Adair Turner sets the record straight about what really caused the global financial crisis in 2008: it didn’t happen because banks are too big to fail – our addiction to private debt is to blame.
He challenges the belief that we need credit growth to fuel economic growth, and that rising debt is okay as long as inflation remains low. In fact, he argues, most credit is not needed for economic growth—but it drives real estate booms and busts and leads to financial crisis and depression.

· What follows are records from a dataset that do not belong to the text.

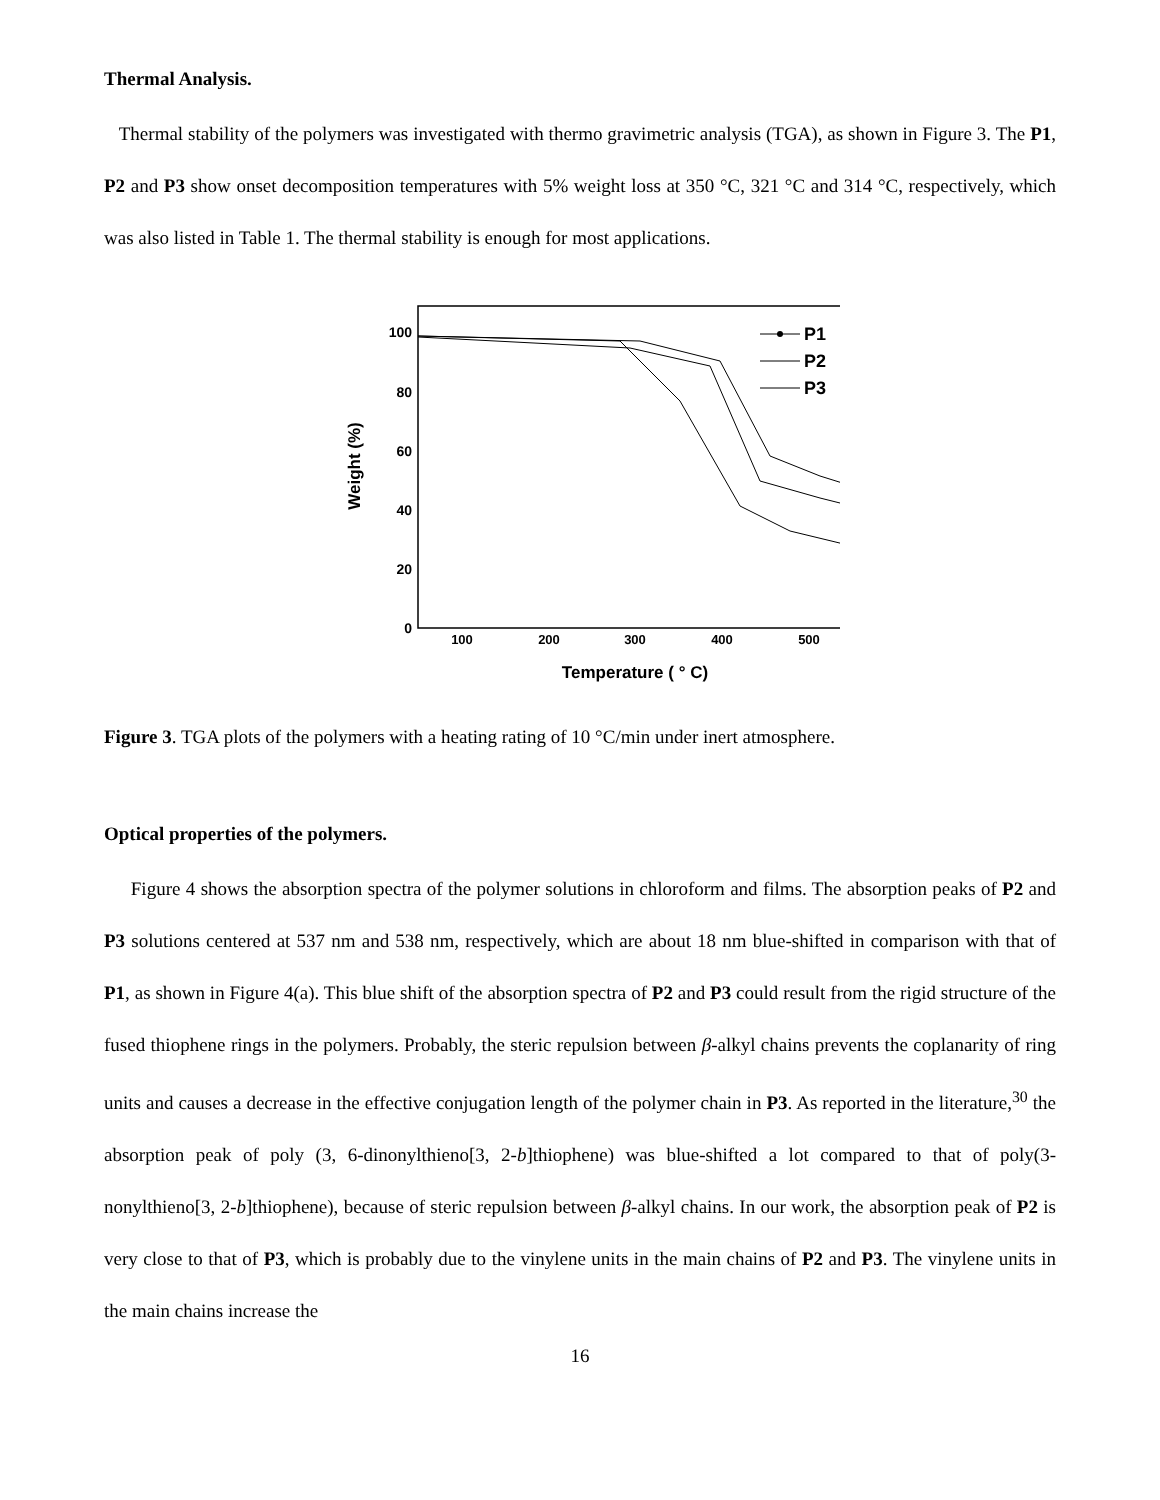Thermal Analysis.
Thermal stability of the polymers was investigated with thermo gravimetric analysis (TGA), as shown in Figure 3. The P1, P2 and P3 show onset decomposition temperatures with 5% weight loss at 350 °C, 321 °C and 314 °C, respectively, which was also listed in Table 1. The thermal stability is enough for most applications.
100
80
60
40
20
0
100
200
300
400
500
Temperature ( ° C)
Weight (%)
P1
P2
P3
Figure 3. TGA plots of the polymers with a heating rating of 10 °C/min under inert atmosphere.
Optical properties of the polymers.
Figure 4 shows the absorption spectra of the polymer solutions in chloroform and films. The absorption peaks of P2 and P3 solutions centered at 537 nm and 538 nm, respectively, which are about 18 nm blue-shifted in comparison with that of P1, as shown in Figure 4(a). This blue shift of the absorption spectra of P2 and P3 could result from the rigid structure of the fused thiophene rings in the polymers. Probably, the steric repulsion between β-alkyl chains prevents the coplanarity of ring units and causes a decrease in the effective conjugation length of the polymer chain in P3. As reported in the literature,<sup>30</sup> the absorption peak of poly (3, 6-dinonylthieno[3, 2-b]thiophene) was blue-shifted a lot compared to that of poly(3-nonylthieno[3, 2-b]thiophene), because of steric repulsion between β-alkyl chains. In our work, the absorption peak of P2 is very close to that of P3, which is probably due to the vinylene units in the main chains of P2 and P3. The vinylene units in the main chains increase the
16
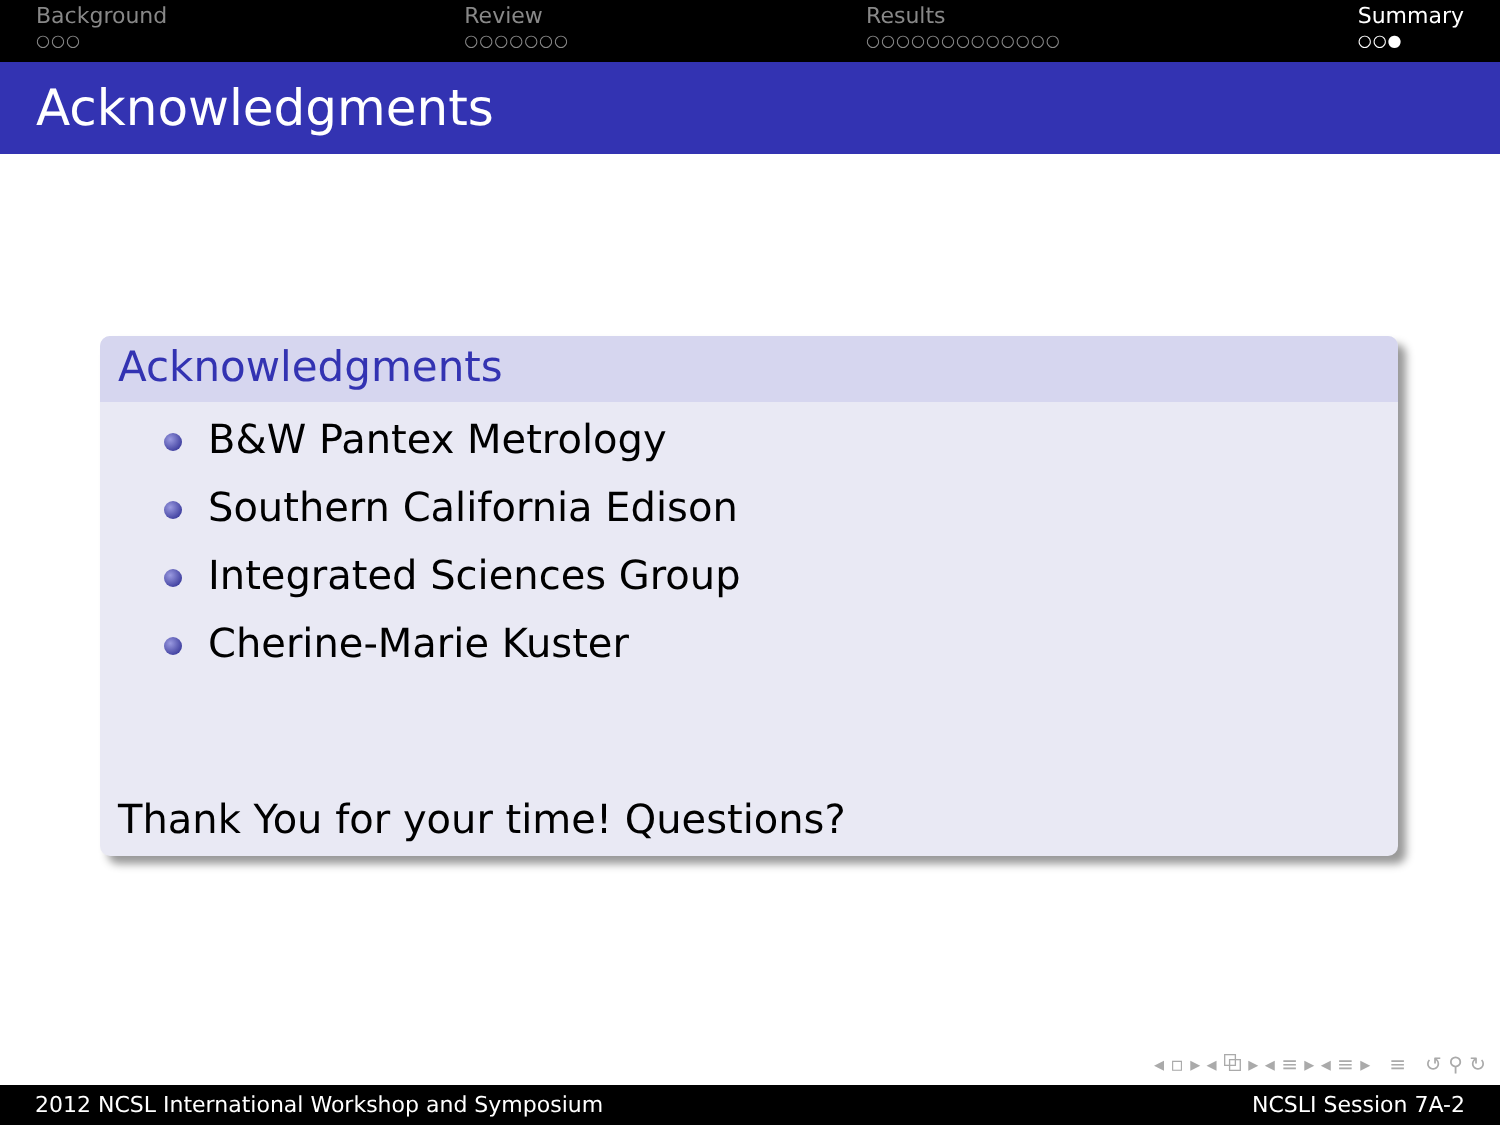Background
○○○
Review
○○○○○○○
Results
○○○○○○○○○○○○○
Summary
○○●
Acknowledgments
Acknowledgments
B&W Pantex Metrology
Southern California Edison
Integrated Sciences Group
Cherine-Marie Kuster
Thank You for your time! Questions?
◂ ▫ ▸ ◂ ⧉ ▸ ◂ ≡ ▸ ◂ ≡ ▸ ≡ ↺ ⚲ ↻
2012 NCSL International Workshop and Symposium NCSLI Session 7A-2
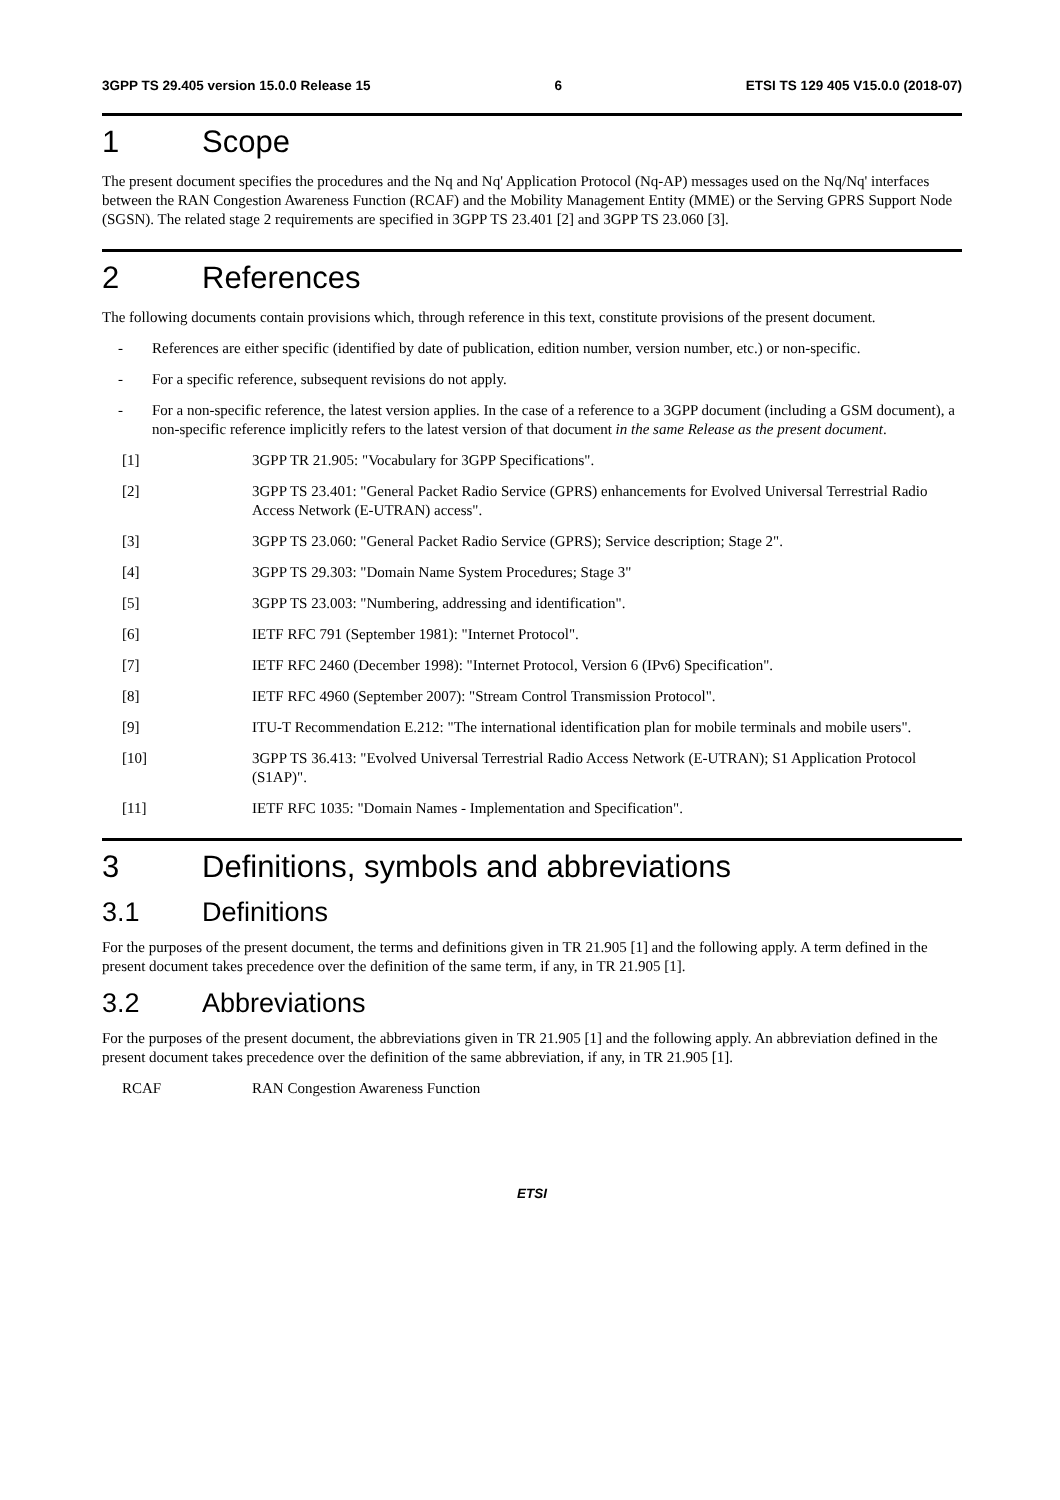3GPP TS 29.405 version 15.0.0 Release 15 6 ETSI TS 129 405 V15.0.0 (2018-07)
1 Scope
The present document specifies the procedures and the Nq and Nq' Application Protocol (Nq-AP) messages used on the Nq/Nq' interfaces between the RAN Congestion Awareness Function (RCAF) and the Mobility Management Entity (MME) or the Serving GPRS Support Node (SGSN). The related stage 2 requirements are specified in 3GPP TS 23.401 [2] and 3GPP TS 23.060 [3].
2 References
The following documents contain provisions which, through reference in this text, constitute provisions of the present document.
- References are either specific (identified by date of publication, edition number, version number, etc.) or non-specific.
- For a specific reference, subsequent revisions do not apply.
- For a non-specific reference, the latest version applies. In the case of a reference to a 3GPP document (including a GSM document), a non-specific reference implicitly refers to the latest version of that document in the same Release as the present document.
[1] 3GPP TR 21.905: "Vocabulary for 3GPP Specifications".
[2] 3GPP TS 23.401: "General Packet Radio Service (GPRS) enhancements for Evolved Universal Terrestrial Radio Access Network (E-UTRAN) access".
[3] 3GPP TS 23.060: "General Packet Radio Service (GPRS); Service description; Stage 2".
[4] 3GPP TS 29.303: "Domain Name System Procedures; Stage 3"
[5] 3GPP TS 23.003: "Numbering, addressing and identification".
[6] IETF RFC 791 (September 1981): "Internet Protocol".
[7] IETF RFC 2460 (December 1998): "Internet Protocol, Version 6 (IPv6) Specification".
[8] IETF RFC 4960 (September 2007): "Stream Control Transmission Protocol".
[9] ITU-T Recommendation E.212: "The international identification plan for mobile terminals and mobile users".
[10] 3GPP TS 36.413: "Evolved Universal Terrestrial Radio Access Network (E-UTRAN); S1 Application Protocol (S1AP)".
[11] IETF RFC 1035: "Domain Names - Implementation and Specification".
3 Definitions, symbols and abbreviations
3.1 Definitions
For the purposes of the present document, the terms and definitions given in TR 21.905 [1] and the following apply. A term defined in the present document takes precedence over the definition of the same term, if any, in TR 21.905 [1].
3.2 Abbreviations
For the purposes of the present document, the abbreviations given in TR 21.905 [1] and the following apply. An abbreviation defined in the present document takes precedence over the definition of the same abbreviation, if any, in TR 21.905 [1].
RCAF RAN Congestion Awareness Function
ETSI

He explains why public policy needs to manage the growth and allocation of credit creation, as well as why debt needs to be taxed as a form of economic pollution. He shows why we need to reject the assumption that private credit is essential to growth and fiat money is inevitably dangerous. Each has its advantages, and each creates risks that public policy must consciously balance.
Adair Turner
Adair Turner has combined careers in business, public policy and academia. He became Chairman of the United Kingdom Financial Services Authority as the financial crisis broke in September 2008, and played a leading role in the redesign of the global banking and shadow banking regulation as Chairman of the International Financial Stability Board’s major policy committee. He is now Chair of the Institute for New Economic Thinking. Prior to 2008, Lord Turner was a non-executive Director at Standard Chartered Bank (2006-2008); Vice Chairman of Merrill Lynch Europe (2000-2006); and, from 1995-1999, Director General of the Confederation of British Industry. He was with McKinsey & Co. from 1982 to 1995. Lord Turner became a cross-bench member of the House of Lords in 2005 and was appointed Chair of the Climate Change Committee in 2008, stepping down in 2012; he also chaired the Pensions Commission from 2003 to 2006, and the Low Pay Commission from 2002 to 2006. He is now Chairman of the Institute of New Economic Thinking. He is the author of Just Capital – The Liberal Economy (Macmillan, 2001), and Economics after the Crisis (MIT Press, 2012), and holds Visiting Professorships at the London School of Economics and at Cass Business School, City University. He is a Trustee and Chair of the Audit Committee at the British Museum.